What are forex rates today?

EUR/USD is at 1.1618, GBP/USD at 1.3427, USD/JPY at 159.95, USD/CHF at 0.7892, AUD/USD at 0.7125, NZD/USD at 0.5863, and USD/CAD at 1.3902. Today’s action shows the yen and franc leading a reversal, with USD/CHF breaking a three-day winning streak and EUR/USD edging up +0.08%.

Why did USD/CHF drop today?

USD/CHF dropped -0.23% to 0.7892 as Swiss franc strength reasserted itself, reversing last week’s USD-bloc bid. The pair now sits within the prior month’s low band of 0.7880–0.7910, which acts as a support zone. A break below that band would signal further downside, while a move back above 0.7910 would invalidate the bearish momentum.

Is EUR/USD a buy right now?

This is for informational purposes only and not investment advice. EUR/USD is up +0.08% to 1.1618, and its gain comes as the dollar bloc averages flat to slightly negative, suggesting the dollar is losing momentum rather than just pausing.

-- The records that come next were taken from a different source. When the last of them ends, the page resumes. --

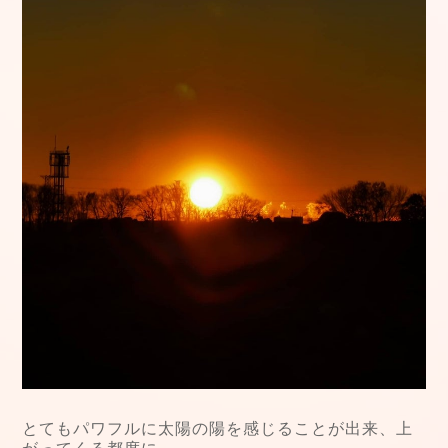
とてもパワフルに太陽の陽を感じることが出来、上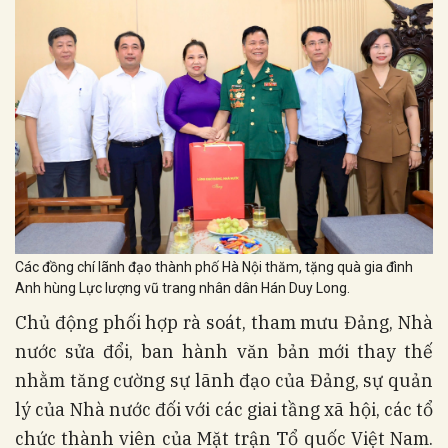
Các đồng chí lãnh đạo thành phố Hà Nội thăm, tặng quà gia đình
Anh hùng Lực lượng vũ trang nhân dân Hán Duy Long.
Chủ động phối hợp rà soát, tham mưu Đảng, Nhà
nước sửa đổi, ban hành văn bản mới thay thế
nhằm tăng cường sự lãnh đạo của Đảng, sự quản
lý của Nhà nước đối với các giai tầng xã hội, các tổ
chức thành viên của Mặt trận Tổ quốc Việt Nam.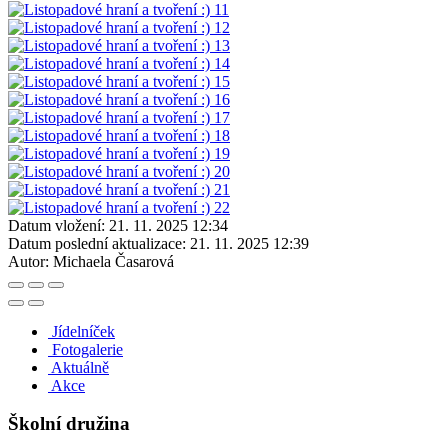
Datum vložení:
21. 11. 2025 12:34
Datum poslední aktualizace:
21. 11. 2025 12:39
Autor:
Michaela Časarová
Jídelníček
Fotogalerie
Aktuálně
Akce
Školní družina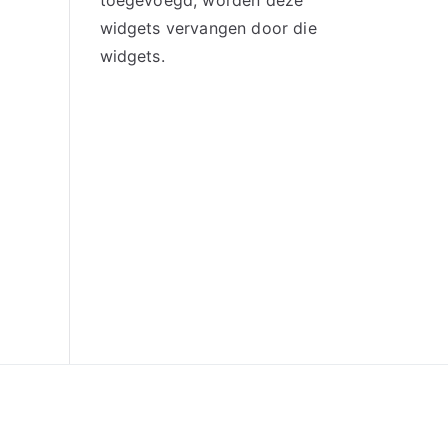
toegevoegd, worden deze
widgets vervangen door die
widgets.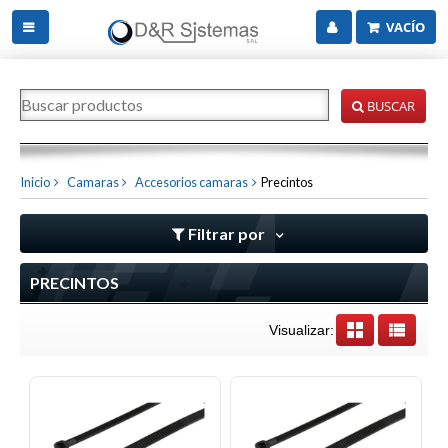
VACÍO
BUSCAR
Inicio
Camaras
Accesorios camaras
Precintos
Filtrar por
PRECINTOS
Visualizar: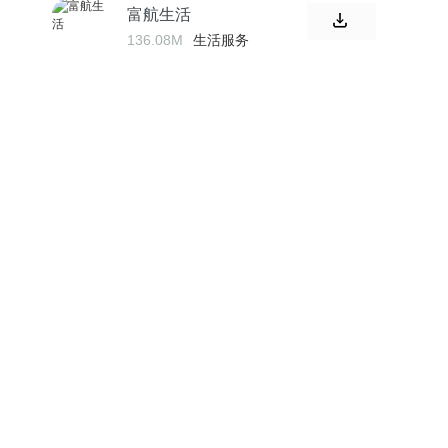
富航生活
136.08M
生活服务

However, we do not provide trading recommendations—please consult your own analysis or advisor.

What is the outlook for USD/JPY?

USD/JPY is pinned at 159.95, flat on the hour, after briefly drifting above the 160.00 psychological handle. The lack of follow-through suggests yen intervention fears are capping upside rather than a genuine shift in yield differentials. The yen-bloc average is only +0.02%, indicating a selective USD unwind rather than a broad sell-off.